The task:
Below are lines of data; restate word for word those running from the line containing "Dempster, A. P., Laird, N." to the line containing "Formann, A. K., (1984).", inclusive, and no others.

=== Section Start ===

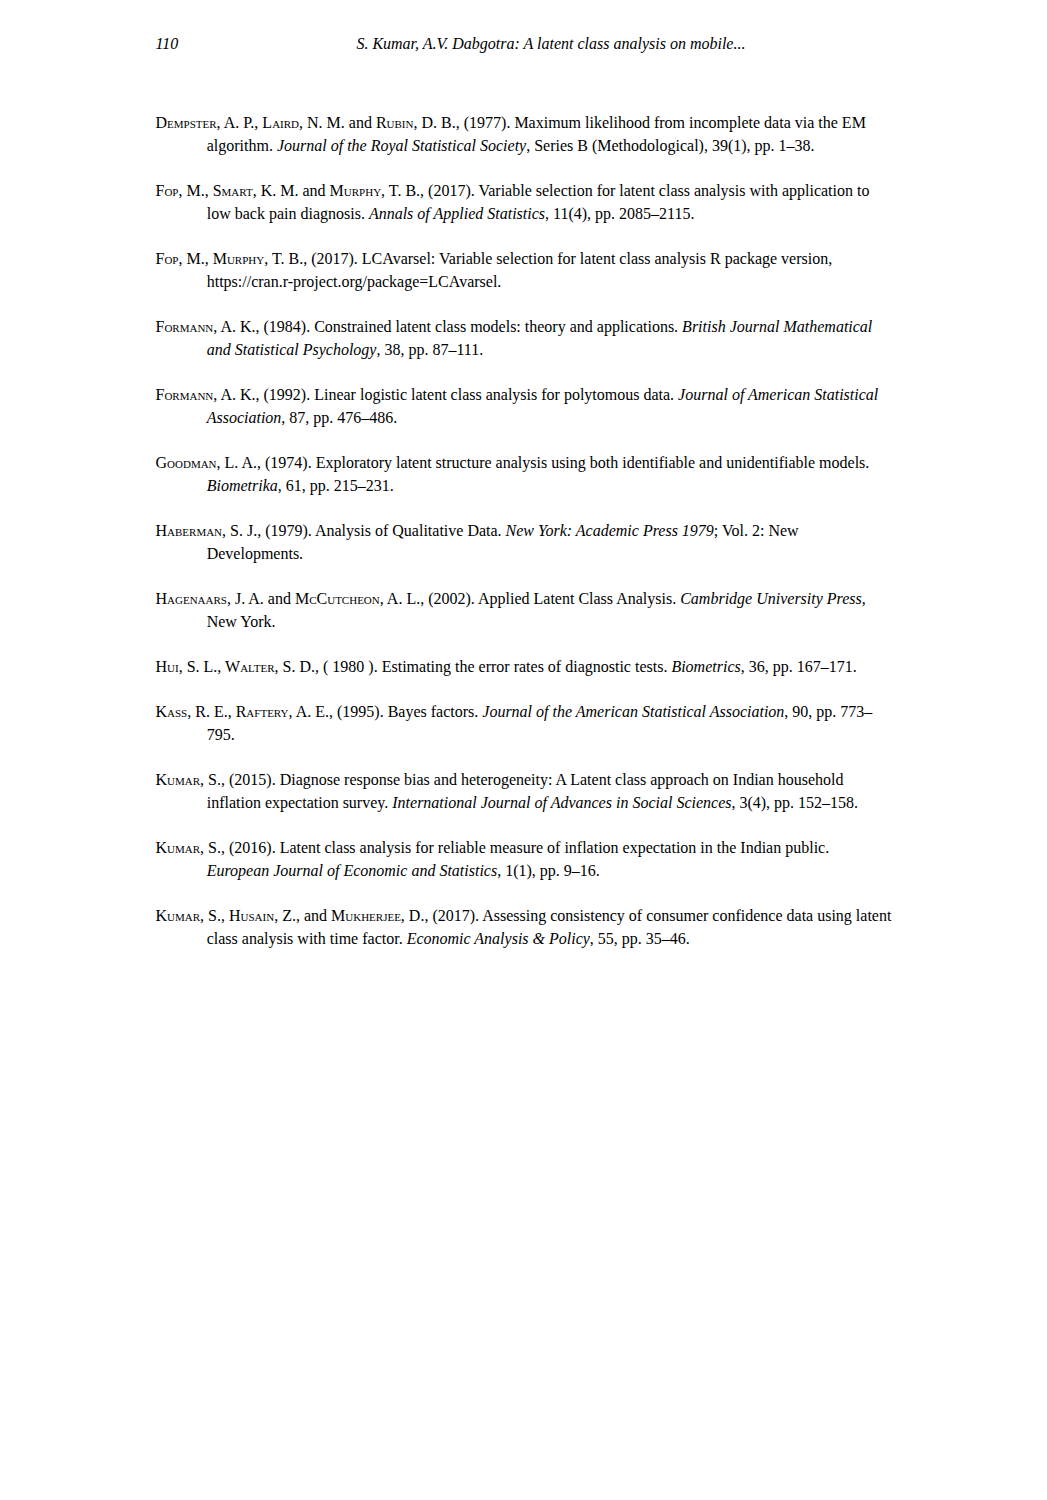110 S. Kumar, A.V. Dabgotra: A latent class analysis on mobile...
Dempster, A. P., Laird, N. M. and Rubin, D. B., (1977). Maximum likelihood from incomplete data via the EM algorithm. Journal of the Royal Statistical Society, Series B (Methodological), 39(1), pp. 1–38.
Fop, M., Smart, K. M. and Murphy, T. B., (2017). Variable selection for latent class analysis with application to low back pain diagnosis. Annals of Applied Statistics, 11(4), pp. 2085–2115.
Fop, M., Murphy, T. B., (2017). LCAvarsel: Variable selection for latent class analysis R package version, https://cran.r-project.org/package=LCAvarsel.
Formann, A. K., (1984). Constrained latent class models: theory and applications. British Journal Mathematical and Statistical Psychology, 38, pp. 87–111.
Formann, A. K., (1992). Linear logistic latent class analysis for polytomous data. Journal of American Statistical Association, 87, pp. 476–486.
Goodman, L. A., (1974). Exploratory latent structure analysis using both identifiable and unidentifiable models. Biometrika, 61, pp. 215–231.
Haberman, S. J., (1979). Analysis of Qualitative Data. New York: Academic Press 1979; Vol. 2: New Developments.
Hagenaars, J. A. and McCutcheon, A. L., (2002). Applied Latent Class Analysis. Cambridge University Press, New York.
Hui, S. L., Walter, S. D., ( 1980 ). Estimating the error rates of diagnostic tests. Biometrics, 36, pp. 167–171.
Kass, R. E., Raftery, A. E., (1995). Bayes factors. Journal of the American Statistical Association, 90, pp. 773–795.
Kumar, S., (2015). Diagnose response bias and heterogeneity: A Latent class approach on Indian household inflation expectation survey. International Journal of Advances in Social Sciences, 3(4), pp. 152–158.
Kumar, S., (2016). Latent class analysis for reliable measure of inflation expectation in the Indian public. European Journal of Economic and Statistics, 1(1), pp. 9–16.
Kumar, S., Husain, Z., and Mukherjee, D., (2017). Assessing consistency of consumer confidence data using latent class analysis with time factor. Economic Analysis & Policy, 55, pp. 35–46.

=== Section End ===

Response to this exercise:
Dempster, A. P., Laird, N. M. and Rubin, D. B., (1977). Maximum likelihood from incomplete data via the EM algorithm. Journal of the Royal Statistical Society, Series B (Methodological), 39(1), pp. 1–38.
Fop, M., Smart, K. M. and Murphy, T. B., (2017). Variable selection for latent class analysis with application to low back pain diagnosis. Annals of Applied Statistics, 11(4), pp. 2085–2115.
Fop, M., Murphy, T. B., (2017). LCAvarsel: Variable selection for latent class analysis R package version, https://cran.r-project.org/package=LCAvarsel.
Formann, A. K., (1984). Constrained latent class models: theory and applications. British Journal Mathematical and Statistical Psychology, 38, pp. 87–111.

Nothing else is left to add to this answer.